Revisi Aturan PLTS Atap Berpotensi Merugikan PLN Dan Negara
MIGAS August 27, 2021 Editor SitusEnergi 0

Jakarta, Situsenergi.com
Direktur Eksekutif Energy Watch, Mamit Setiawan menilai, rencana pemerintah untuk merevisi Permen ESDM No 49 Tahun 2018 tentang Penggunaan Sistem Pembangkit Listrik Tenaga Surya Atap oleh Konsumen PT PLN jo Permen ESDM No 13/2019 jo No 16/2019 berpotensi merugikan PT PLN (Persero) dan keuangan negara.
Ia menyoroti salah satu point yang direvisi dalam beleid tersebut adalah Pasal 6, dimana ketentuan ekspor listrik lebih besar dari 65 persen menjadi 100 persen. Mamit menyampaikan bahwa ketentuan tersebut cenderung akan memberatkan bagi negara.

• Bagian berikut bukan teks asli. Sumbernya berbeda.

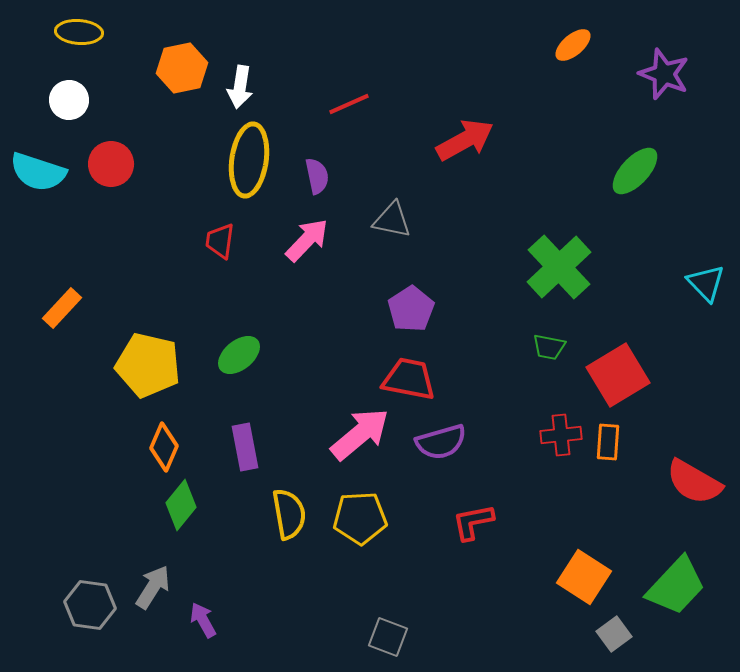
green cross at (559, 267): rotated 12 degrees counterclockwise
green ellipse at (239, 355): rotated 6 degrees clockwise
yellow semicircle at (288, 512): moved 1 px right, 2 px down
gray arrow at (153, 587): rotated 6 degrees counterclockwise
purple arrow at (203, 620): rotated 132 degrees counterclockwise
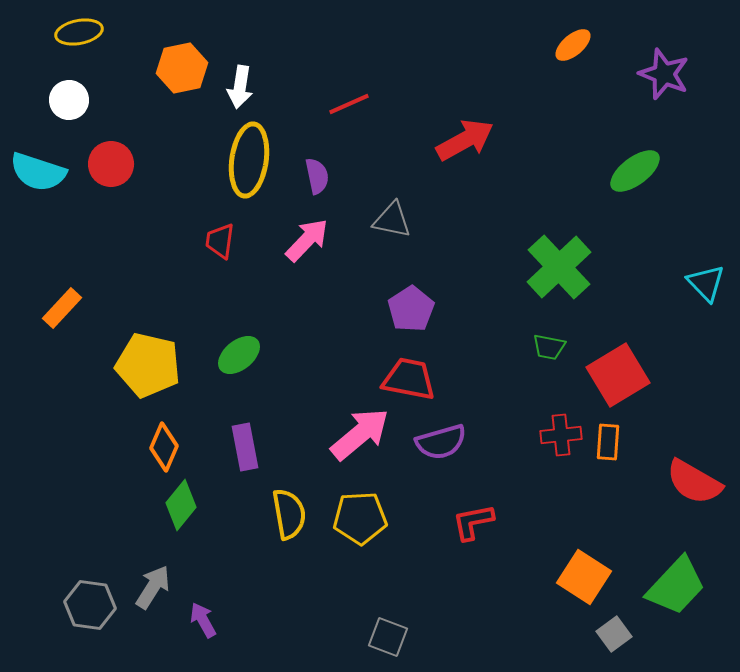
yellow ellipse at (79, 32): rotated 15 degrees counterclockwise
green ellipse at (635, 171): rotated 10 degrees clockwise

“Secara prinsip, skema 1:1 akan mendorong masyarakat untuk berbisnis dengan PLN tapi tidak diperlakukan sebagai entitas bisnis. Padahal, PLN sudah membangun infrastruktur kelistrikan terlebih dahulu.” ujar Mamit dalam keterangan tertulisnya, Jumat (27/8/2021)
Menurut Mamit, harga PLTS Atap jauh lebih mahal jika dibandingkan dengan pembangkit lain. Ia mengungkap BPP untuk PLTU hanya Rp 700 – Rp 900 per kwh, sedangkan untuk PLTS Atap adalah sebesar Rp 1400 sesuai TDL. Kewajiban PLN membeli listrik EBT, dimana selisih dengan pembangkit fossil ditanggung oleh negara.
“Dengan selisih yang cukup besar ini, maka harus ditanggung oleh negara dengan dana kompensasi yang harus dibayarkan kepada PLN sehingga harus menambah postur baru dalam APBN kita. Ini jelas akan menambah beban keuangan negara apalagi jika PLTS Atap sudah naik secara signifikan apalagi tidak ada batasan kapasitas terpasang sehingga tidak ada kepastian neraca daya.” ungkap Mamit.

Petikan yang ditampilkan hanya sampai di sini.